When automating a repetitive task, the chance for error and more imporantly the chance for a disproportionately significant impact is very low. When you’re using automation to walk through a complex tree logic, the impact of an error increases considerably. The problem with automating for rare events that include multiple components are:

  1. Especially as it applies to complex systems, it is very difficult to predict every variation. Inevitably something will be missed.
  2. When your automation didn’t work as expected, the best case scenario is that you didn’t handle a particular condition. Worst case senario is that you’ve introduced another (significant) problem into the environment which exascerbates the original. The result is often a cascading failure or a domino effect. There are hundreds of examples with the Github outage and EC2 outage from last year being just a few of them. In my personal experience, I’ve seen dozens of cases like this.
  3. I would argue that with time the problem often gets worse. As automation logic evolves and gets more complex, you believe that it’s getting better.

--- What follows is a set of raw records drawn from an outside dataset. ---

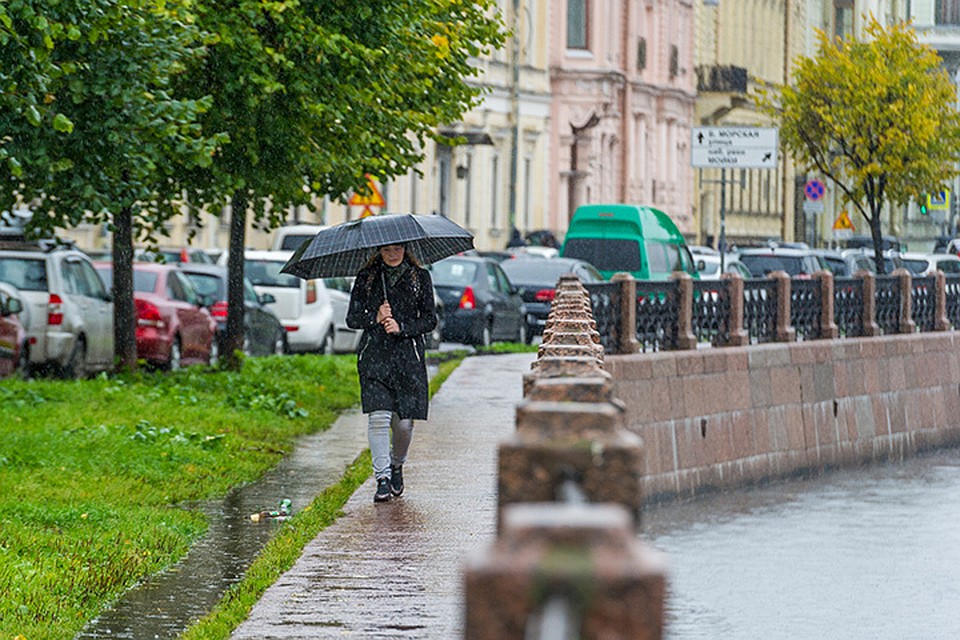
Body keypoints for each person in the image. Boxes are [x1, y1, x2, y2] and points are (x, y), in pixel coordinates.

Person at [346, 243, 438, 503]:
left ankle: (397, 465)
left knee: (404, 425)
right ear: (379, 251)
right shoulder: (368, 278)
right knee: (378, 417)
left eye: (398, 249)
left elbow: (430, 320)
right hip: (375, 357)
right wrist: (374, 316)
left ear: (406, 249)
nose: (393, 254)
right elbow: (352, 318)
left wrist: (403, 326)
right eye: (387, 250)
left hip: (408, 359)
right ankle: (382, 478)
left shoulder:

You start accounting for edge cases, you learn from experience and so on.  Unfortunately, as your timeline moves forward, the chance of a “black swan” event is getting higher and higher. And when it does happen, the imact will be proportionally magnified.

So, I think it’s the wrong way to talk about the problem. Automation is a secondary factor which amplifies existing problems with system complexity. These are some of the guidelines to follow to design around it:

  1. KISS. Can’t say that often enough. Too frequently the architecture discussions start too far down the complexity chain. Desire to do something off the charts on the “wickedly awesome” scale leads down the same path.  If your architecture and processes look like this, then you’re going in the wrong direction.
  2. Hire people who understand systemic thinking.
  3. Compartmenalize your application into self-sustaining tiers. If something fails, try to have enough resiliency to continue operating at reduced capacity/functionality.


A couple of relevant articles that are really talking about the same thing:

1. An example from aviation, which has been dealing with complexity and resilience for a long time. The title is very fitting: “Want to build resilience? Kill the Complexity”. Equally applicable in almost every field.

2. Architecture of Robust, Evolvable Networks. That’s an abstract and the actual paper is here. He talks about internet as a whole, but smaller networks are often a microcosm of the very same thing.



Cloud & Architectures

This is a great post about how the world of IT is changing. I would somewhat disagree in one area though. I don’t think it’s so black and white between datacenter and “cloud” approaches. Even if you’re running your own metal, it’s still moving in the direction of the cloud. Most organizations, even with their own DCs will still run a hypervisor of some sort and manage their IT infrastructure dynamically via APIs. The question is really going to be whether you’re going to run on a private or a public cloud or a hybrid version.